People ask how I manage it all. Two young boys and a company. The honest answer is that I do not, not in the way the question imagines.

Some weeks the company gets the best of me, some weeks it is the other way around.

I have stopped calling this failure. It is the actual shape of the job.

The research on mother founders says something I wish I had read earlier: the ones who last do not become superhuman. They narrow priorities, build systems, and let go of the rest. Three things a day that must move, and one of them is for the family. Childcare planned like infrastructure, with backup layers, because one fever can take out the most important meeting of the month.

The context is real.

Women founders still take around two percent of venture funding. We get asked how we will contain risk while our male peers are asked how big it can get. I am not writing this to complain. I am writing it because pretending the water is not there helps no one who is learning to swim in it.
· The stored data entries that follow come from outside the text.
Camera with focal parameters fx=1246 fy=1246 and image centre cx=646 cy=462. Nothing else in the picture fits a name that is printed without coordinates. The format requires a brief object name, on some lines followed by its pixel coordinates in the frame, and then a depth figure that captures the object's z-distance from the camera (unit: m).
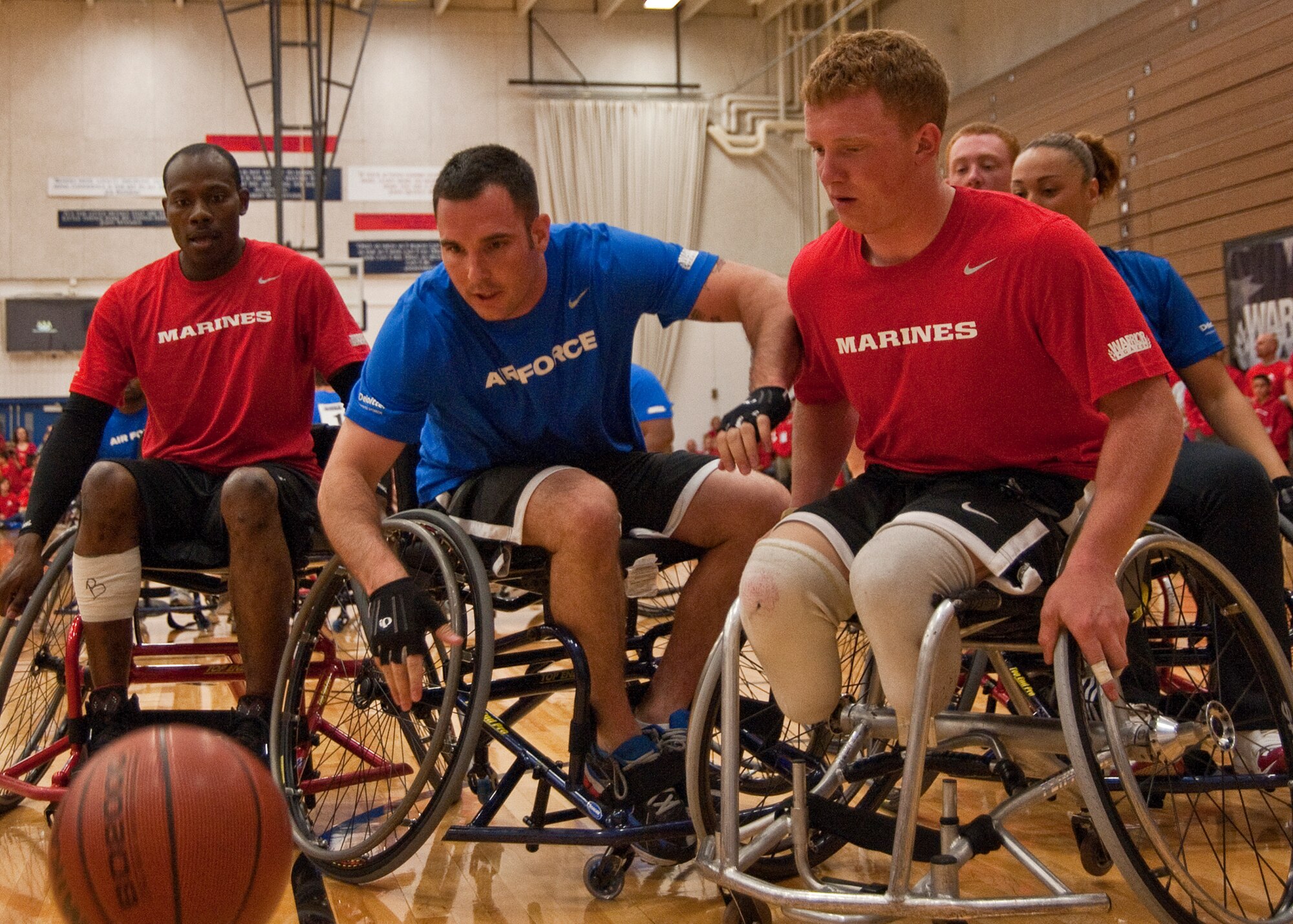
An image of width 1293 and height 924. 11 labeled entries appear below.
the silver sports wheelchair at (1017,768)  1.53
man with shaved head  2.56
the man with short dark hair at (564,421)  2.09
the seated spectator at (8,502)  13.55
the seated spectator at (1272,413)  8.04
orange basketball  1.47
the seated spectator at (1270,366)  8.13
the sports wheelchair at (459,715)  1.97
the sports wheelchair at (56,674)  2.56
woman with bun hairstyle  2.27
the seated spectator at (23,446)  13.43
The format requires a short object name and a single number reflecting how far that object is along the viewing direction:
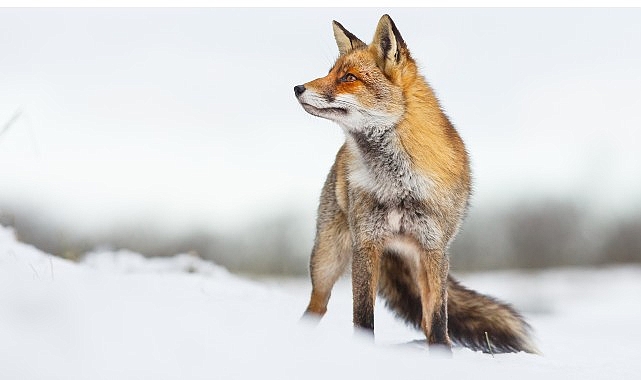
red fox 8.27
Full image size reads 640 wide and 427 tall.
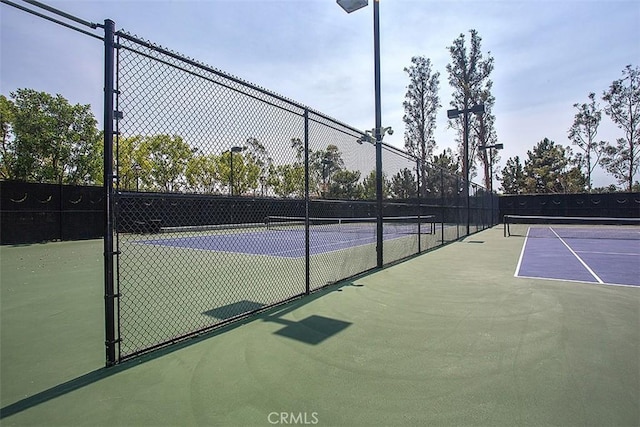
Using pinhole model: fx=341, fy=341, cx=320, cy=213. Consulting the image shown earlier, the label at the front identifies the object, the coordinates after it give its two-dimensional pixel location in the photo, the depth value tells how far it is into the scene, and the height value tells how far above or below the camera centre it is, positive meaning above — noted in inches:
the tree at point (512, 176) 2064.8 +218.3
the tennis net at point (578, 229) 591.2 -42.3
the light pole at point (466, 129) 593.2 +155.2
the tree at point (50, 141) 621.9 +138.1
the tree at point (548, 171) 1720.0 +210.1
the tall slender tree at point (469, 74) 1141.7 +463.3
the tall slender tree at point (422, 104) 1211.2 +383.0
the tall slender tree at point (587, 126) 1346.0 +342.4
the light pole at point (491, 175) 964.0 +121.9
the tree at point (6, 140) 629.9 +143.7
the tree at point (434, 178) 414.1 +43.4
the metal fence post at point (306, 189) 191.6 +13.0
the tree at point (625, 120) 1184.6 +316.9
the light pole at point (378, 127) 286.2 +71.0
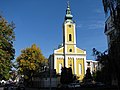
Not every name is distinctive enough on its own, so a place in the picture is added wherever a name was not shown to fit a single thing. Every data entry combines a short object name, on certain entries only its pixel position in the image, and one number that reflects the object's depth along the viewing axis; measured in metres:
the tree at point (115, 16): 7.72
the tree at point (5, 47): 12.18
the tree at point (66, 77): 27.27
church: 38.99
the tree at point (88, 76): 29.69
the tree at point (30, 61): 29.68
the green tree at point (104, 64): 11.03
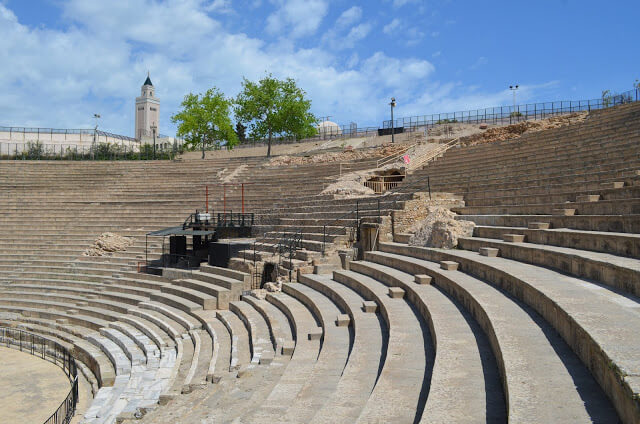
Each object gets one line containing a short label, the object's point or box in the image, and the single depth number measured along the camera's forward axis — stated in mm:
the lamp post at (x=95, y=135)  48712
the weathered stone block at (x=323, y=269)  13055
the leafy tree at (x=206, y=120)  43812
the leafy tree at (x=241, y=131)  72025
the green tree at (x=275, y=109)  41312
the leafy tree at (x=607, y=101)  28759
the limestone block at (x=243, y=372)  7398
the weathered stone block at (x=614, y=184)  9484
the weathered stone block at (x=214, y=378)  7712
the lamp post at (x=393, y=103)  29631
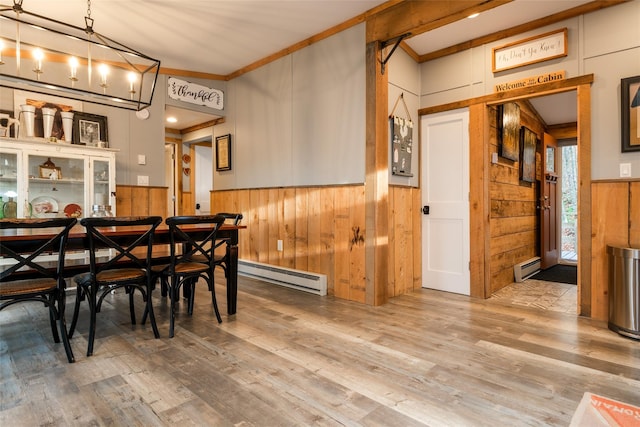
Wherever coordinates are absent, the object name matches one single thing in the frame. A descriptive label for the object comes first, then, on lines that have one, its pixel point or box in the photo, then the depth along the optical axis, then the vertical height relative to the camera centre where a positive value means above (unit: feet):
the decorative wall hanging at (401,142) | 12.08 +2.29
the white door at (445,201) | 12.59 +0.22
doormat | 15.24 -3.20
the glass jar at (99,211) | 10.44 -0.02
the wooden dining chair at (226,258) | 9.71 -1.39
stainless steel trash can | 8.41 -2.15
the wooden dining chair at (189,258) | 8.40 -1.28
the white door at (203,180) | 22.52 +1.92
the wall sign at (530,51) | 10.36 +4.79
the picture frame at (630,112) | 9.12 +2.41
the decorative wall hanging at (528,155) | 15.75 +2.37
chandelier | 11.25 +5.41
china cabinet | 11.03 +1.10
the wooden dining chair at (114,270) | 7.35 -1.34
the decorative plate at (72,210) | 12.23 +0.02
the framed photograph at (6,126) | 11.16 +2.75
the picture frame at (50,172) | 11.72 +1.31
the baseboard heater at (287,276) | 12.44 -2.61
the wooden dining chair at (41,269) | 6.61 -1.16
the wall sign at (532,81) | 10.40 +3.85
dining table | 7.04 -0.74
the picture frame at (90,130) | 12.83 +3.01
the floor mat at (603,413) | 5.11 -3.14
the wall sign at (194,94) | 15.23 +5.21
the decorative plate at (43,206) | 11.64 +0.17
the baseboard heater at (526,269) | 14.79 -2.78
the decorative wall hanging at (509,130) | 13.33 +2.99
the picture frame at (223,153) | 16.81 +2.75
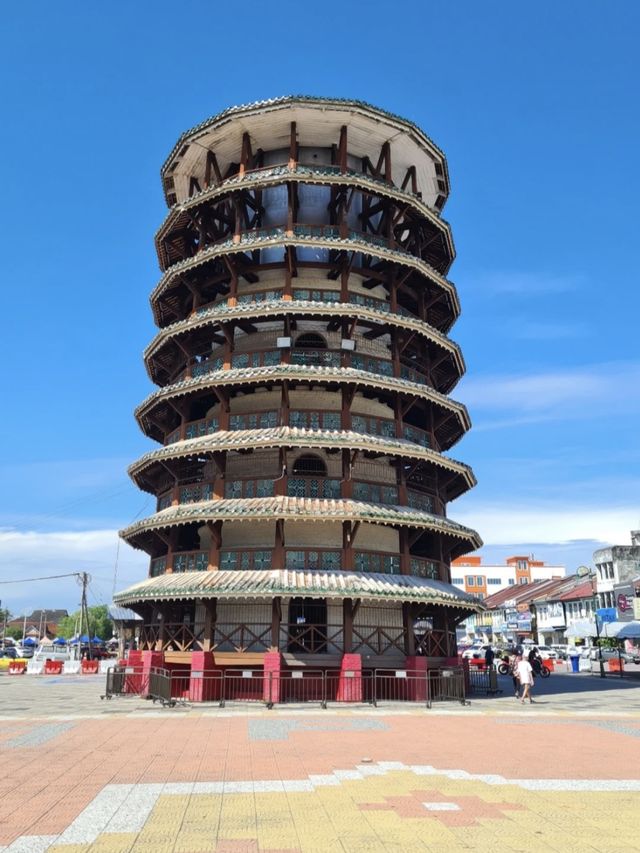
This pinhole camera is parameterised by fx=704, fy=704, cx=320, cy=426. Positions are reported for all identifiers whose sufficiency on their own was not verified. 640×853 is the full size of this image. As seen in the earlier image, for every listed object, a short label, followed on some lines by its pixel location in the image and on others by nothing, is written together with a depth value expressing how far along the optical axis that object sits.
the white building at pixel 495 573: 121.44
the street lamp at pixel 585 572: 67.69
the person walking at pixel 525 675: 25.69
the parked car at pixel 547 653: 65.06
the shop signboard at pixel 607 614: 68.81
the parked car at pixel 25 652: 86.26
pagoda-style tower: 25.52
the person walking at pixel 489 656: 37.01
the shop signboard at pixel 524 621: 90.19
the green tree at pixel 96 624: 156.64
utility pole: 75.81
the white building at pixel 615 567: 72.31
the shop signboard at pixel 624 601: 61.29
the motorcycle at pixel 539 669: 41.94
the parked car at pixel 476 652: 67.47
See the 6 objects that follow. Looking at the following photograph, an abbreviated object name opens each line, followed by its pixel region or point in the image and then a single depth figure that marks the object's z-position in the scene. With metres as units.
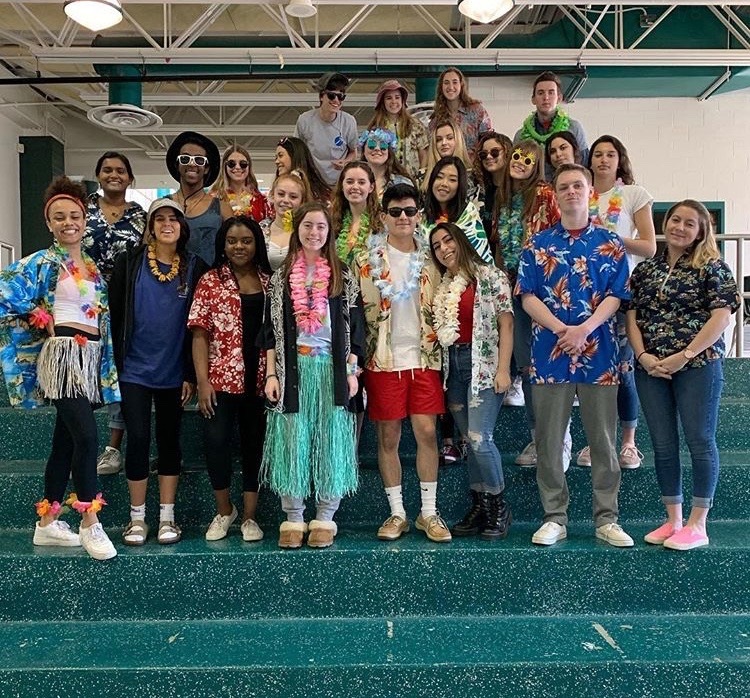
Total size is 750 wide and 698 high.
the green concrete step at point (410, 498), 3.17
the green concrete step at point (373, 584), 2.72
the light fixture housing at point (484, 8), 5.31
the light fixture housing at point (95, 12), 5.21
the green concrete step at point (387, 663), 2.22
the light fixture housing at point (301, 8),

What I want to model is smaller and more useful than a success story. Say your constraints out loud. Put school pickup in the calendar where everyone can see it. Ask for help as a specific task with an owner, not as an apology. Treat sleep as operating capacity, not a reward.

My sons will grow up watching their mother build something hard.

My sons will grow up watching their mother build something hard. I want them to see the honest version. Not a woman who did everything, but a woman who chose what mattered and said so.

If you are building with small children at home, you are not behind. You are carrying two jobs. Systems help. So does saying it.